BEA Acquisition Thoughts
You may not be surprised to me hear me say this but I am really excited by Oracles recent acquisition of BEA, expected to complete in October of this year. If you haven't read about it yet then here is the official Oracle announcement and press release. On Wednesday Larry and Alfred took to the phone to explain the move to analysts (see transcript). Already the pundits are giving their views which are generally positive. Below are a few views I found on the net.- Oracle Needs to Settle on a Growth Strategy Following BEA Acquisition
- What does Oracle's BEA acquisition mean to customers?
- The SOA implications of Oracle's BEA purchase
- Buy buy BEA - hello Oracle!
- Firstly the combination of BEA and Oracle will really give IBM something to worry about in the middleware space, the combined company and product stack will show superiority over IBM in almost every area of middleware.
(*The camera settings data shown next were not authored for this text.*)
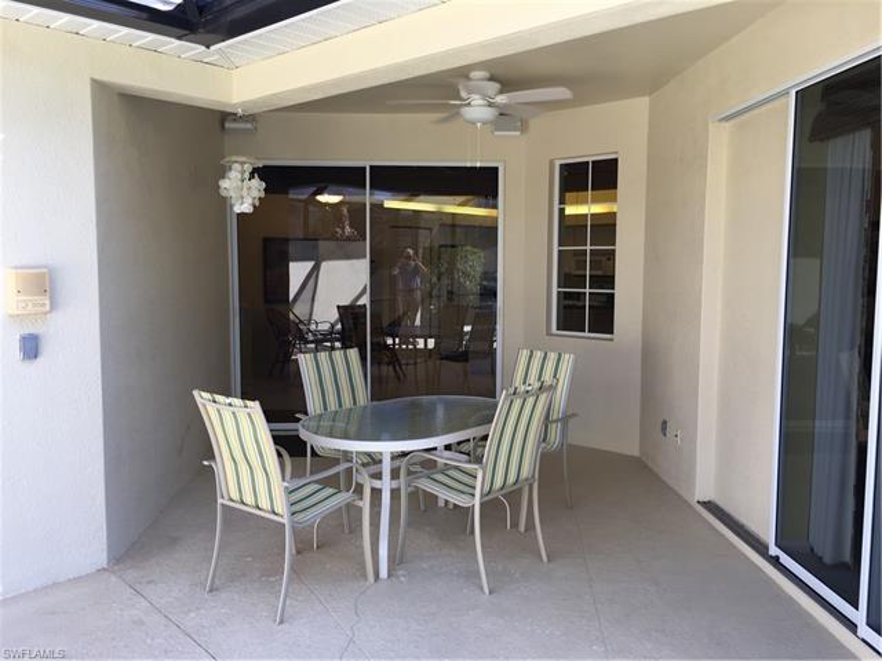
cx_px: 441
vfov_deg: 48.2
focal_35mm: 29
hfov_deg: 61.7
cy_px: 330
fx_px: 739
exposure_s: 1/60
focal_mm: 4.15
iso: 25
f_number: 2.2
- Secondly the combination will provide a Java middleware powerhouse that will increasingly carry the fight to .Net, particularly in the user experience area.
- Thirdly it removes the chance of SAP buying BEA (I know they are chalk and cheese in philosophy and management styles but it was still a worry).
- Synergies will be easy to find. Both BEA and Oracle have a strong standards focus. It took Thomas Kurian to get Oracle Middleware firmly onto a standards based view of the world, but it is now there. BEA has always had a strong standards based approach in its WebLogic range. Because of these standards based appproaches key pieces of Fusion Middleware already run on the WebLogic, providing customers with lots of ways to rapidly combine the best of both Oracle and BEA middleware. It will also enable the engineering teams to share a lot of functionality across what will probably become convergent platforms.
- Fusion Middleware has a "hot-pluggable" approach that allows components to be mixed and matched. The acquistion of BEA will give a new impetus to making sure that "hot-pluggable" is easy and provides a mechanism
- From a purely selfish view it will let Oracle focus on its two main midleware competitors - Microsoft and IBM.
Disclaimer - these are my own views and not those of Oracle Corporation.